Andrej Karpathy, who previously worked at OpenAI and served as Tesla's former AI director, has named his newest endeavor the “best ChatGPT $100 can buy.”
Yesterday, EurekaAI, his AI education startup, launched an open-source project called “nanochat,”. It demonstrates how individuals with a single GPU server and roughly $100 can create their own miniature ChatGPT capable of answering basic questions and generating stories and poems.
Karpathy, referring to nanochat as a “micro model,”, stated on X that models similar to his ought to be considered “very young children” capable of “don’t have the raw intelligence of their larger cousins.”. Increasing your expenditure to $1,000, however, would enable such a model to “quickly becomes a lot more coherent and can solve simple math/code problems and take multiple choice tests.”.
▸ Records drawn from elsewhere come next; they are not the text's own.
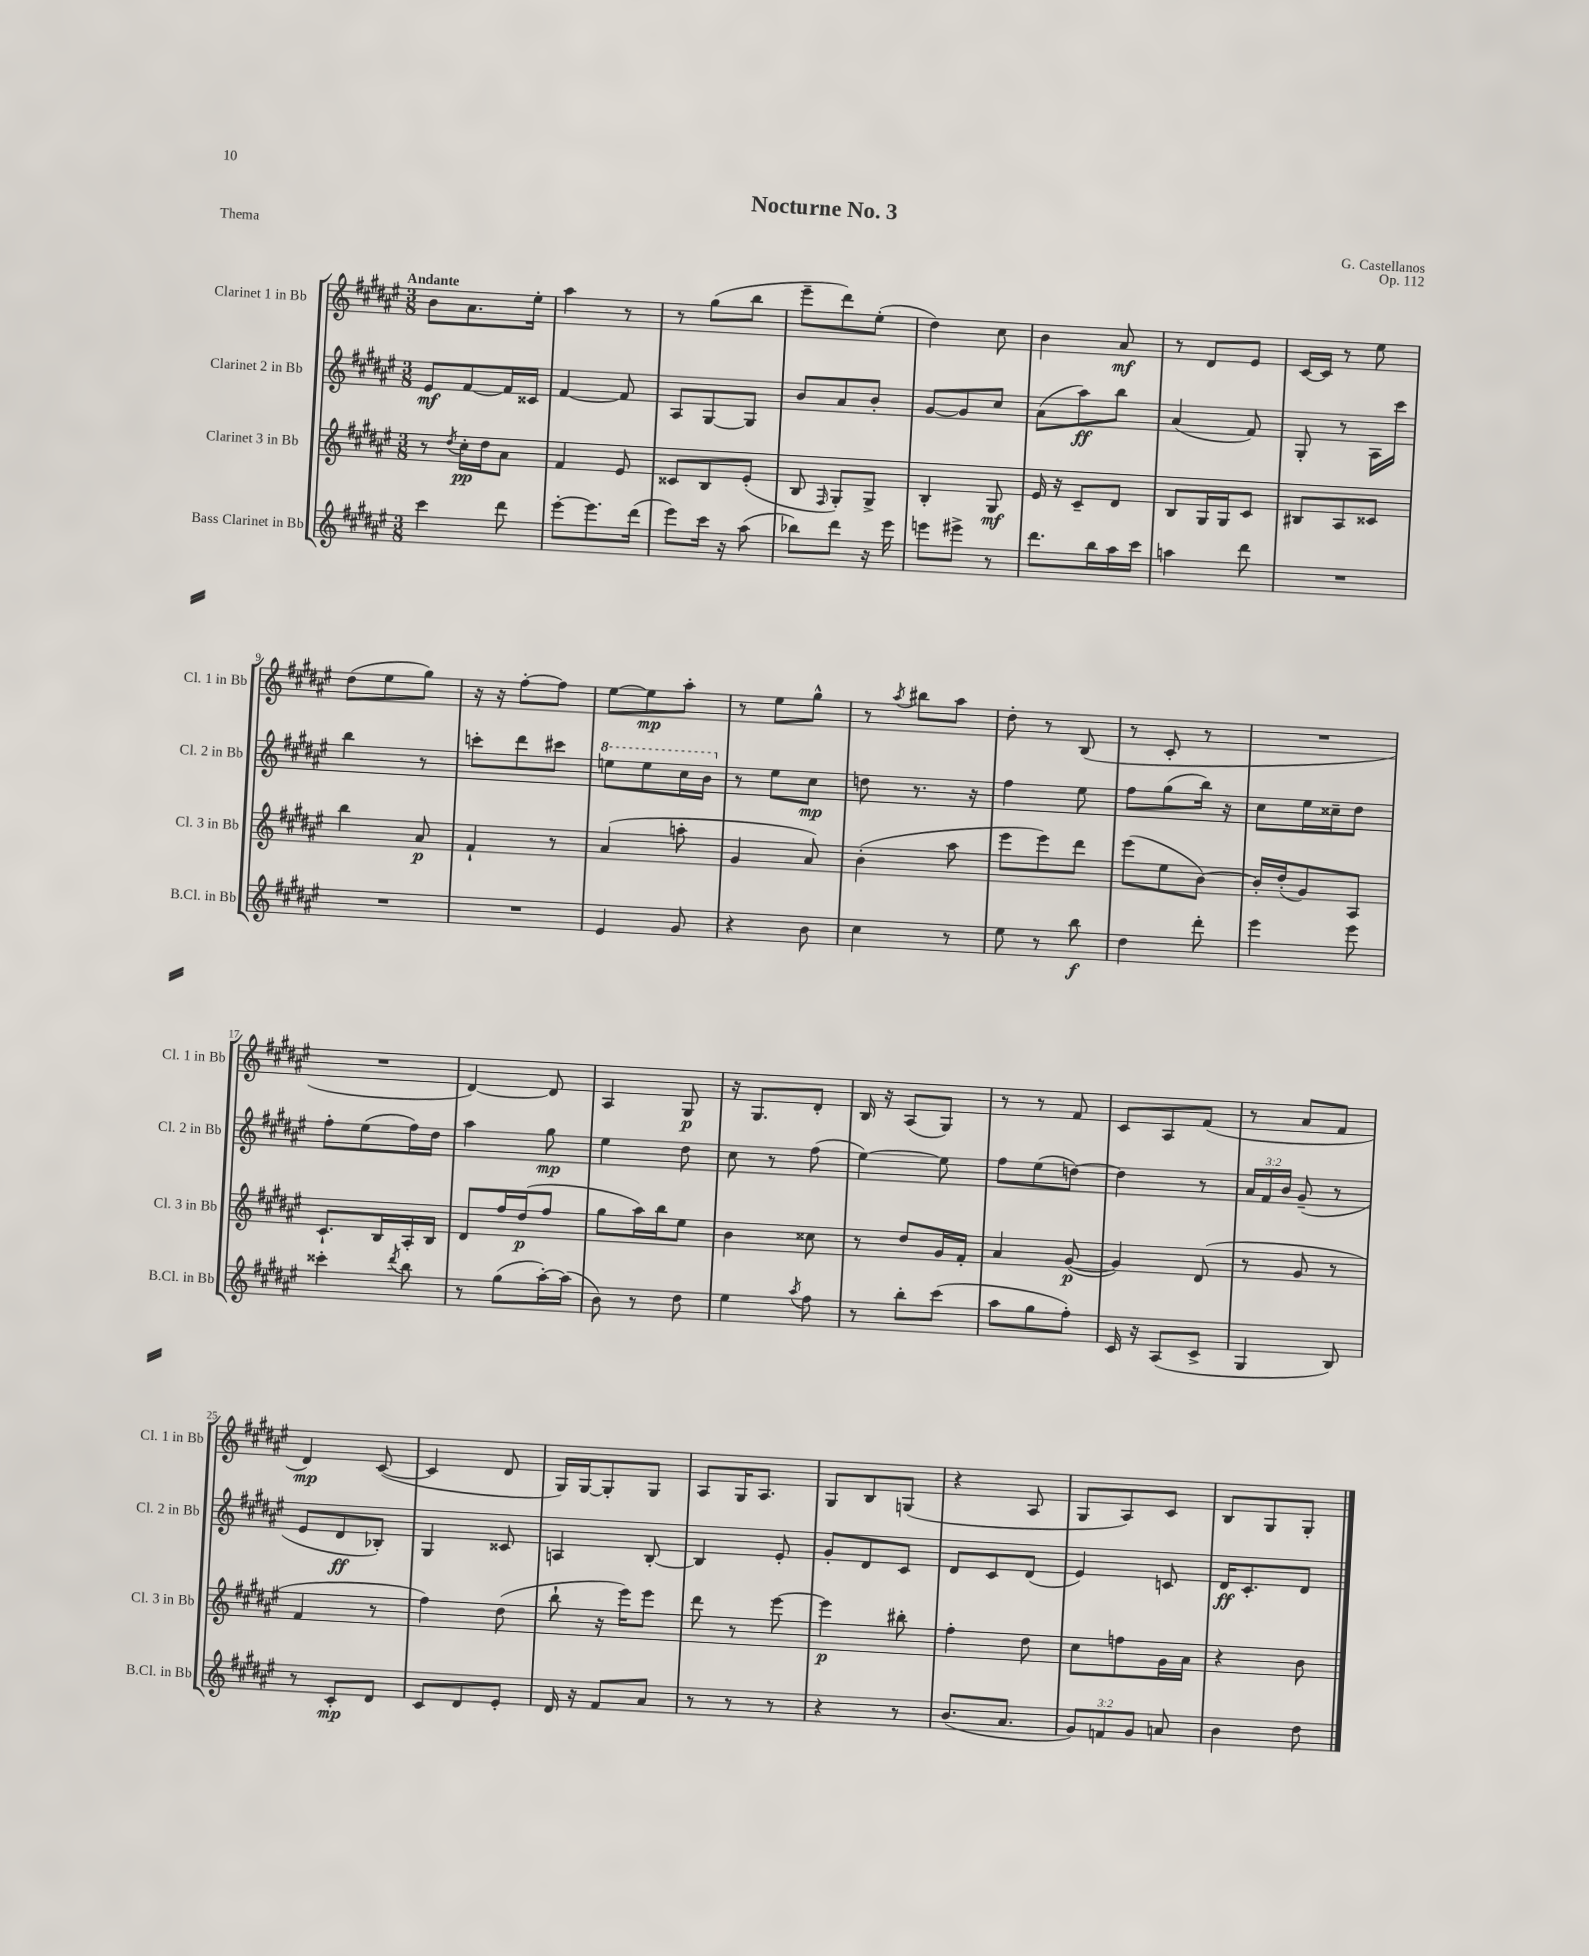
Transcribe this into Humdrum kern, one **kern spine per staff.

**kern	**dynam	**kern	**dynam	**kern	**dynam	**kern	**dynam
*part4	*part4	*part3	*part3	*part2	*part2	*part1	*part1
*staff4	*staff4	*staff3	*staff3	*staff2	*staff2	*staff1	*staff1
*I"Bass Clarinet in Bb	*	*I"Clarinet 3 in Bb	*	*I"Clarinet 2 in Bb	*	*I"Clarinet 1 in Bb	*
*I'B.Cl. in Bb	*	*I'Cl. 3 in Bb	*	*I'Cl. 2 in Bb	*	*I'Cl. 1 in Bb	*
*clefG2	*	*clefG2	*	*clefG2	*	*clefG2	*
*k[f#c#g#d#a#e#]	*	*k[f#c#g#d#a#e#]	*	*k[f#c#g#d#a#e#]	*	*k[f#c#g#d#a#e#]	*
*M3/8	*	*M3/8	*	*M3/8	*	*M3/8	*
=1	=1	=1	=1	=1	=1	=1	=1
!	!	!	!	!	!	!LO:TX:a:B:t=Andante	!
4ccc#\	.	8r	.	8e#/L	mf	8b\L	.
.	.	8qdd#/	.	.	.	.	.
.	.	16cc#'\LL	pp	[8f#/	.	8.a#\	.
.	.	16dd#\J	.	.	.	.	.
8ddd#\	.	8a#\J	.	16f#/L]	.	.	.
.	.	.	.	16c##X/JJ	.	16ee#'\Jk	.
=2	=2	=2	=2	=2	=2	=2	=2
[8eee#'\L	.	4f#/	.	[4f#/	.	4aa#\	.
8.eee#\]	.	.	.	.	.	.	.
.	.	8e#/	.	8f#/]	.	8r	.
(16ddd#\Jk	.	.	.	.	.	.	.
=3	=3	=3	=3	=3	=3	=3	=3
8eee#\L)	.	8c##X/L	.	8A#/L	.	8r	.
16ccc#\Jk	.	8B/	.	[8G#/	.	(8gg#\L	.
16r	.	.	.	.	.	.	.
(8aa#\	.	(8e#'/J	.	8G#/J]	.	8bb\J	.
=4	=4	=4	=4	=4	=4	=4	=4
8bb-X\L)	.	8B/	.	8b/L	.	8eee#~\L	.
.	.	16qqF#/	.	.	.	.	.
8ddd#\J	.	8G#'/L)	.	8a#/	.	8ddd#\)	.
16r	.	8G#^/J	.	8b'/J	.	(8ee#'\J	.
16eee#\	.	.	.	.	.	.	.
=5	=5	=5	=5	=5	=5	=5	=5
8eeen\L	.	4B'/	.	[8g#/L	.	4dd#\)	.
8eee#X^\J	.	.	.	8g#/]	.	.	.
8r	.	8G#/	mf	8cc#/J	.	8cc#\	.
=6	=6	=6	=6	=6	=6	=6	=6
8.ddd#\L	.	16e#/	.	(8a#\L	.	4b\	.
.	.	16r	.	.	.	.	.
.	.	8c#~/L	.	8aa#\)	ff	.	.
16bb\L	.	.	.	.	.	.	.
16aa#\	.	8d#/J	.	8bb\J	.	8a#/	mf
16ccc#\JJ	.	.	.	.	.	.	.
=7	=7	=7	=7	=7	=7	=7	=7
4aan\	.	8B/L	.	(4a#/	.	8r	.
.	.	16G#/L	.	.	.	8d#/L	.
.	.	16G#/J	.	.	.	.	.
8ddd#\	.	8c#/J	.	8f#/)	.	8e#/J	.
=8	=8	=8	=8	=8	=8	=8	=8
4.r	.	8B#X/L	.	8G#'/	.	[16c#/LL	.
.	.	.	.	.	.	16c#/JJ]	.
.	.	8A#/	.	8r	.	8r	.
.	.	8c##X/J	.	16A#\LL	.	8ee#\	.
.	.	.	.	16ccc#\JJ	.	.	.
!!LO:LB:g=z
=9	=9	=9	=9	=9	=9	=9	=9
4.r	.	4bb\	.	4bb\	.	(8dd#\L	.
.	.	.	.	.	.	8ee#\	.
.	.	8a#/	p	8r	.	8gg#\J)	.
=10	=10	=10	=10	=10	=10	=10	=10
4.r	.	4f#`/	.	8cccn'\L	.	16r	.
.	.	.	.	.	.	16r	.
.	.	.	.	8ddd#\	.	[8ff#'\L	.
.	.	8r	.	8ccc#X\J	.	8ff#\J]	.
=11	=11	=11	=11	=11	=11	=11	=11
*	*	*	*	*8va	*	*	*
4e#/	.	(4a#/	.	8eeen\L	.	[8ee#\L	.
.	.	.	.	8eee\	.	8ee#\]	mp
8g#/	.	8aan'\	.	16ccc#\L	.	8aa#'\J	.
.	.	.	.	16bb\JJ	.	.	.
=12	=12	=12	=12	=12	=12	=12	=12
*	*	*	*	*X8va	*	*	*
4r	.	4g#/	.	8r	.	8r	.
.	.	.	.	8ee#\L	.	8ee#\L	.
8b\	.	8a#/)	.	8cc#\J	mp	8gg#^^\J	.
=13	=13	=13	=13	=13	=13	=13	=13
4cc#\	.	(4b'\	.	8ddn\	.	8r	.
.	.	.	.	.	.	8qaa#/	.
.	.	.	.	8.r	.	8bb#X\L	.
8r	.	8aa#\	.	.	.	8aa#\J	.
.	.	.	.	16r	.	.	.
=14	=14	=14	=14	=14	=14	=14	=14
8ee#\	.	8eee#\L	.	4ff#\	.	8dd#'\	.
8r	.	8eee#\)	.	.	.	8r	.
8bb\	f	8ddd#\J	.	8ee#\	.	(8B/	.
=15	=15	=15	=15	=15	=15	=15	=15
4dd#\	.	(8eee#\L	.	8ff#\L	.	8r	.
.	.	8ee#\	.	(8gg#\	.	8c#'/	.
8ddd#'\	.	[8b\J)	.	16bb\Jk)	.	8r	.
.	.	.	.	16r	.	.	.
=16	=16	=16	=16	=16	=16	=16	=16
4eee#\	.	16b'/LL]	.	8cc#\L	.	4.r	.
.	.	(16dd#'/J	.	.	.	.	.
.	.	8g#/)	.	16ee#\L	.	.	.
.	.	.	.	16cc##X~\J	.	.	.
8eee#\	.	8A#/J	.	8dd#\J	.	.	.
!!LO:LB:g=z
=17	=17	=17	=17	=17	=17	=17	=17
4ccc##X'\	.	8.c#`/L	.	8ff#'\L	.	4.r	.
.	.	.	.	(8ee#\	.	.	.
.	.	16B/L	.	.	.	.	.
8qddd#/	.	.	.	.	.	.	.
8bb\	.	16A#'/	.	16ff#\L)	.	.	.
.	.	16B/JJ	.	16dd#\JJ	.	.	.
=18	=18	=18	=18	=18	=18	=18	=18
8r	.	8d#/L	.	4aa#\	.	[4d#/)	.
(8gg#\L	.	16ff#/L	.	.	.	.	.
.	.	(16dd#/J	p	.	.	.	.
[16aa#'\L)	.	8ff#/J	.	8gg#\	mp	8d#/]	.
(16aa#\JJ]	.	.	.	.	.	.	.
=19	=19	=19	=19	=19	=19	=19	=19
8b\)	.	8gg#\L	.	4ee#\	.	4A#/	.
8r	.	16aa#\L)	.	.	.	.	.
.	.	16bb\J	.	.	.	.	.
8dd#\	.	8ee#\J	.	8dd#\	.	8G#/	p
=20	=20	=20	=20	=20	=20	=20	=20
4ee#\	.	4b\	.	8cc#\	.	16r	.
.	.	.	.	.	.	8.G#/L	.
.	.	.	.	8r	.	.	.
8qaa#/	.	.	.	.	.	.	.
8ff#\	.	8cc##X\	.	(8ff#\	.	8d#'/J	.
=21	=21	=21	=21	=21	=21	=21	=21
8r	.	8r	.	[4ee#\)	.	16B/	.
.	.	.	.	.	.	16r	.
8bb'\L	.	8dd#/L	.	.	.	(8A#/L	.
(8ccc#\J	.	16g#/L	.	8ee#\]	.	8G#/J)	.
.	.	16f#'/JJ	.	.	.	.	.
=22	=22	=22	=22	=22	=22	=22	=22
8aa#\L	.	4a#/	.	8ff#\L	.	8r	.
8gg#\	.	.	.	(8ee#\	.	8r	.
8ff#'\J)	.	([8g#/	p	[8ddn\J)	.	8f#/	.
=23	=23	=23	=23	=23	=23	=23	=23
16c#/	.	4g#/])	.	4dd\]	.	8c#/L	.
16r	.	.	.	.	.	.	.
(8A#/L	.	.	.	.	.	8A#/	.
8c#^/J	.	(8d#/	.	8r	.	(8f#/J	.
=24	=24	=24	=24	=24	=24	=24	=24
4G#/	.	8r	.	24a#/LL	.	8r	.
.	.	.	.	24f#/	.	.	.
.	.	.	.	24b/JJ	.	.	.
.	.	8g#/	.	(8g#~/	.	8a#/L	.
8B/)	.	8r	.	8r	.	8f#/J	.
!!LO:LB:g=z
=25	=25	=25	=25	=25	=25	=25	=25
8r	.	4f#/	.	8e#/L	.	4d#/)	mp
8c#'/L	mp	.	.	8d#/	ff	.	.
8d#/J	.	8r	.	8B-X'/J)	.	([8c#/	.
=26	=26	=26	=26	=26	=26	=26	=26
8c#/L	.	4ff#\)	.	4G#/	.	4c#/]	.
8d#/	.	.	.	.	.	.	.
8e#'/J	.	(8dd#\	.	8c##X/	.	8d#/	.
=27	=27	=27	=27	=27	=27	=27	=27
16d#/	.	8bb`\	.	4An/	.	16G#/LL)	.
16r	.	.	.	.	.	[16G#/J	.
8f#/L	.	16r	.	.	.	8G#'/]	.
.	.	16eee#\KL)	.	.	.	.	.
8a#/J	.	8eee#\J	.	[8B'/	.	8G#/J	.
=28	=28	=28	=28	=28	=28	=28	=28
8r	.	8ddd#\	.	4B/]	.	8A#/L	.
8r	.	8r	.	.	.	16G#/K	.
.	.	.	.	.	.	8.A#/J	.
8r	.	[8eee#\	.	8e#'/	.	.	.
=29	=29	=29	=29	=29	=29	=29	=29
4r	.	4eee#\]	p	8g#'/L	.	8G#/L	.
.	.	.	.	8d#/	.	8B/	.
8r	.	8bb#X'\	.	8c#/J	.	(8Gn/J	.
=30	=30	=30	=30	=30	=30	=30	=30
(8.b/L	.	4ff#'\	.	8d#/L	.	4r	.
.	.	.	.	8c#/	.	.	.
8.a#/J	.	.	.	.	.	.	.
.	.	8dd#\	.	(8d#/J	.	8A#/	.
=31	=31	=31	=31	=31	=31	=31	=31
12g#/L)	.	8cc#\L	.	4e#/)	.	8G#/L	.
12fn/	.	.	.	.	.	.	.
.	.	8ffn\	.	.	.	8A#/)	.
12g#/J	.	.	.	.	.	.	.
8an/	.	16g#\L	.	8cn/	.	8c#/J	.
.	.	16a#\JJ	.	.	.	.	.
=32	=32	=32	=32	=32	=32	=32	=32
4b\	.	4r	.	16d#/KL	ff	8B/L	.
.	.	.	.	8.c#'/	.	.	.
.	.	.	.	.	.	8G#/	.
8dd#\	.	8b\	.	8d#/J	.	8G#'/J	.
==	==	==	==	==	==	==	==
*-	*-	*-	*-	*-	*-	*-	*-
The announcement received millions of views on X, with Tobi Lütke, CEO of Shopify, describing it as a “gift” for developers, researchers, and students. However, it also highlights a burgeoning trend: the development of smaller, more cost-effective, and specialized models featuring fewer parameters. These parameters, or the “knobs” within a model adjusted during training to interpret language, images, or data, are significantly reduced. While colossal large language models (LLMs) can possess trillions of parameters, necessitating cloud-based GPU access and substantial computing resources, these newer, compact models might only contain a few billion.
With fewer parameters, these small models don’t try to match the power of frontier models like GPT-5, Claude, and Gemini. But they are good enough for specific tasks, affordable to train, lightweight enough to use on devices like phones and laptops, and easy for startups, researchers, and hobbyists to build and deploy.
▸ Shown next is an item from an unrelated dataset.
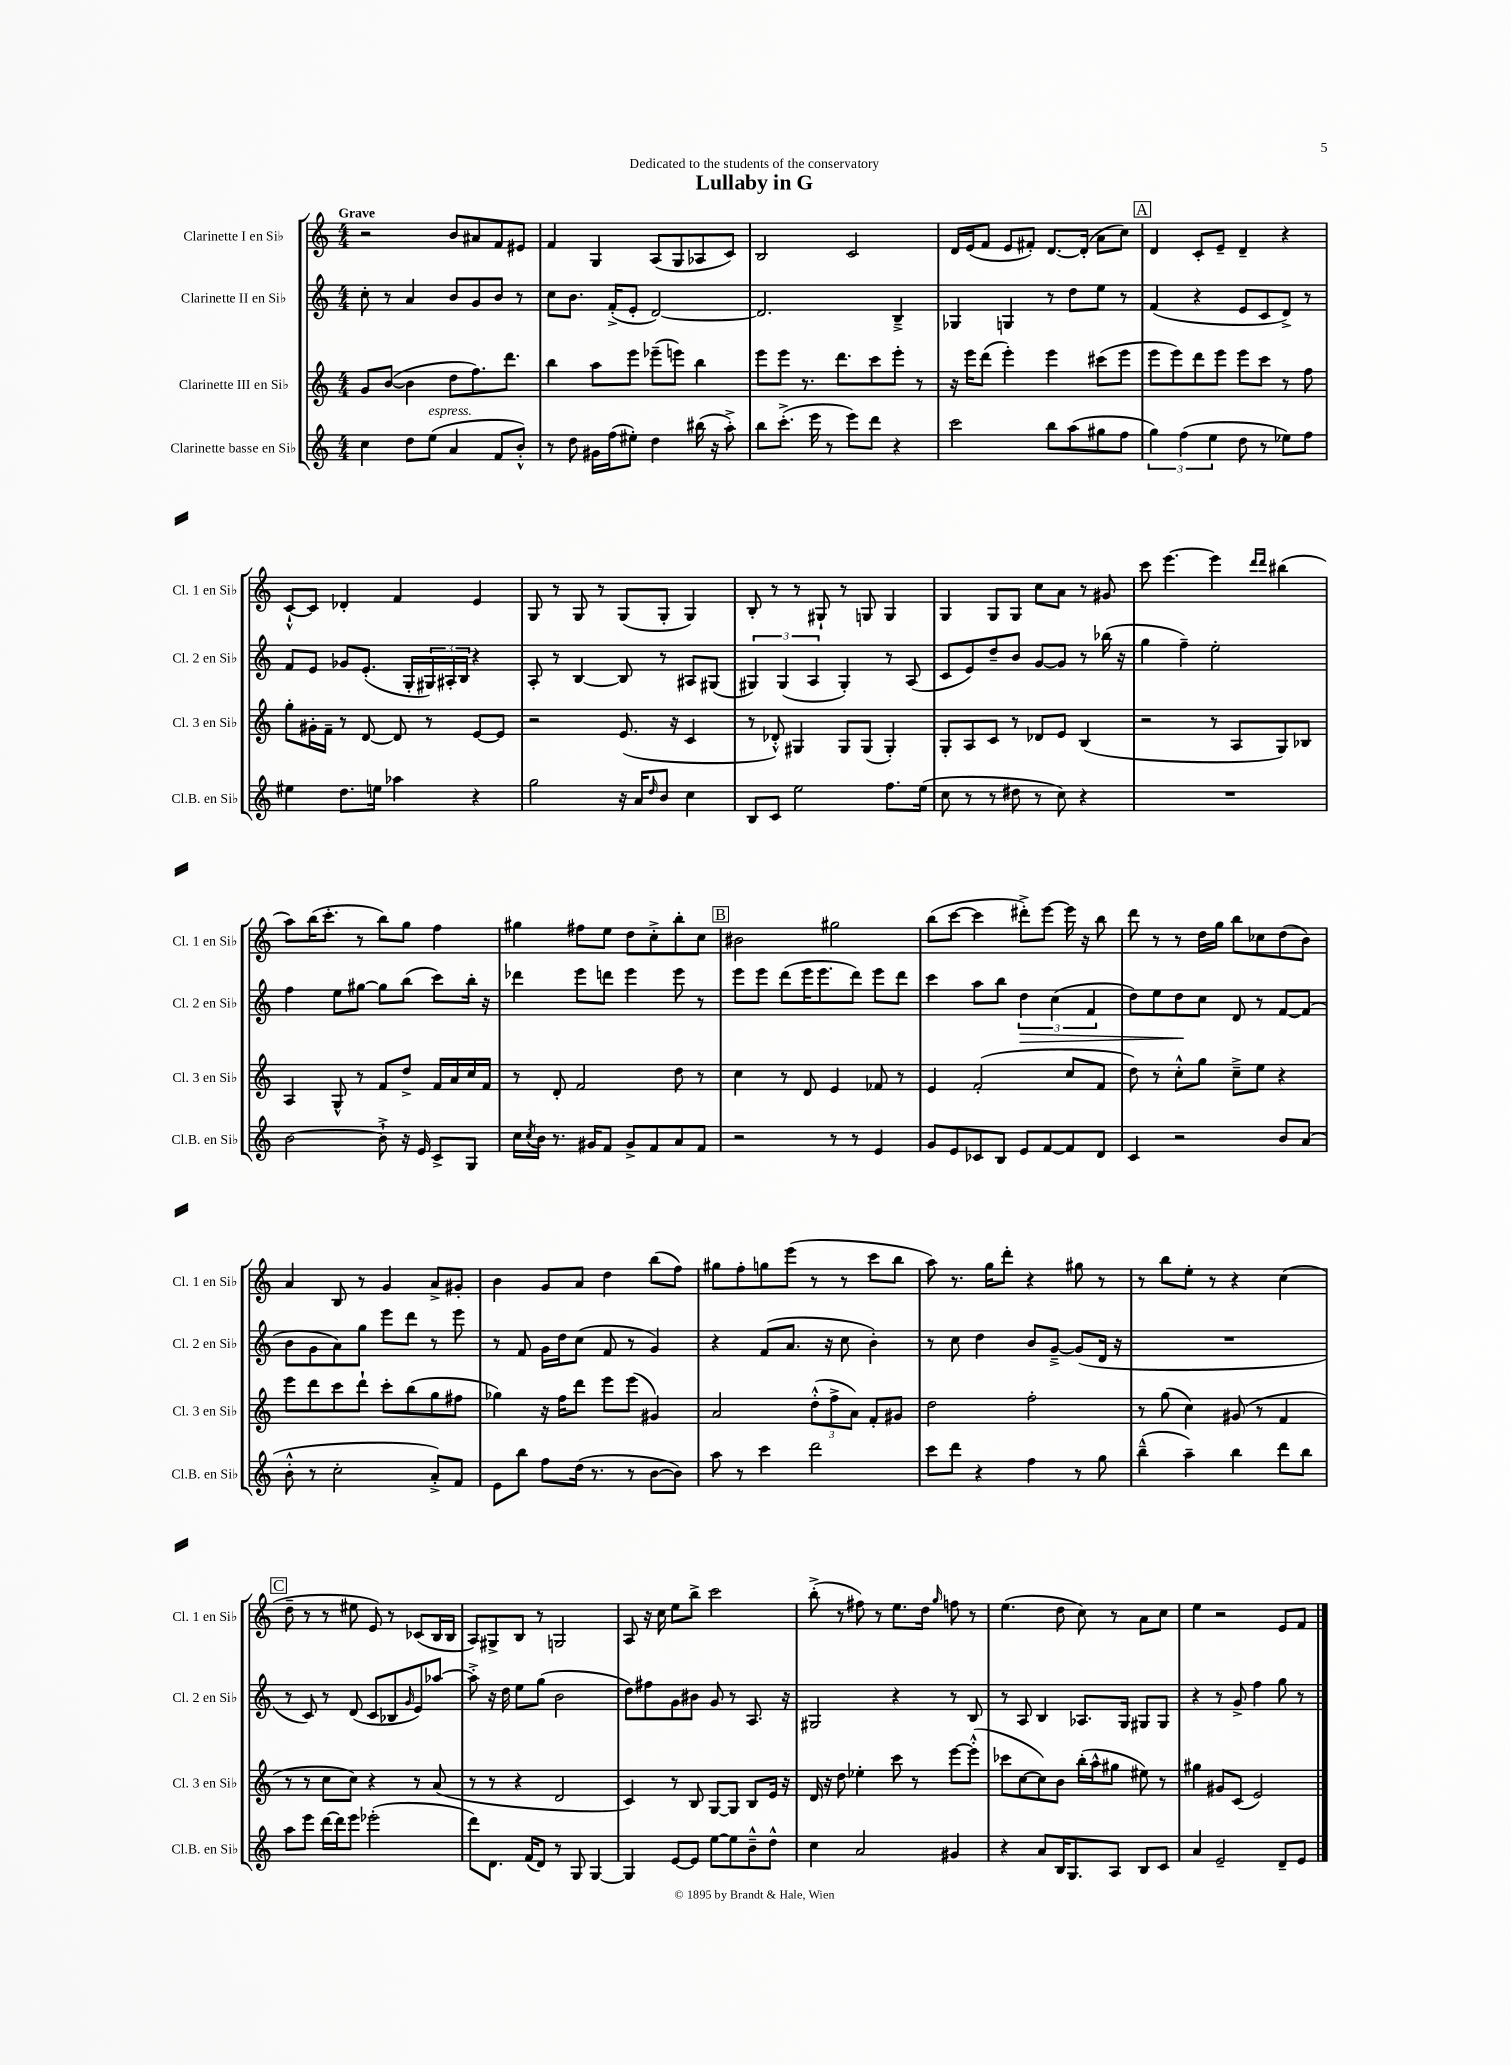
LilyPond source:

The small-model approach was echoed by researchers at Samsung AI Lab last week, who released a paper showing off their Tiny Recursive Model. It uses a new neural network architecture that shows remarkable efficiency on complex reasoning and puzzle tasks like sudoku, outperforming popular LLMs while using a minuscule fraction of the computational resources.
There has been a wave of other organizations releasing small AI models, showing that size isn’t everything when it comes to power. Last week, Israel’s AI21 unveiled Jamba Reasoning 3B, a 3-billion-parameter open-source model that can “remember” and reason over massive amounts of text, and run at high speed even on consumer devices. In September, UAE’s Mohamed bin Zayed University of Artificial Intelligence (MBZUAI) and G24 introduced K2 Think, an open-source reasoning model with only 32 billion parameters that in trials rivaled systems more than 20 times as large. Meanwhile, Big Tech companies like Google, Microsoft, IBM, and OpenAI have all joined the small-but-mighty club, with models that are a fraction of the size of their bigger counterparts.
Much of this momentum traces back to China’s DeepSeek, whose lean, low-cost models upended industry assumptions at the beginning of this year and kicked off a race to make AI smaller, faster, and smarter. But it’s important to note that these models, while impressive, aren’t designed to match the broad capabilities of frontier systems like GPT-5. Instead, they’re built for narrower, specialized tasks—and often shine in specific use cases.
This week, IBM Research, collaborating with NASA and other entities, unveiled open-source, “drastically smaller” iterations of its Prithvi and TerraMind Earth-observation models. These models are capable of operating on a wide range of devices, from orbiting satellites to personal smartphones, all while preserving robust performance. “These models could reshape how we think about doing science in regions far from the lab—whether that’s in the vacuum of space or the savanna,”, the company stated in a blog post.
None of this means the era of massive, trillion-parameter models is coming to an end. As companies like OpenAI, Google, and Anthropic push for artificial general intelligence, which requires more reasoning capabilities, those will be the models that push the frontier. But the rise of smaller, cheaper, and more efficient models shows that AI’s future won’t be defined by size alone.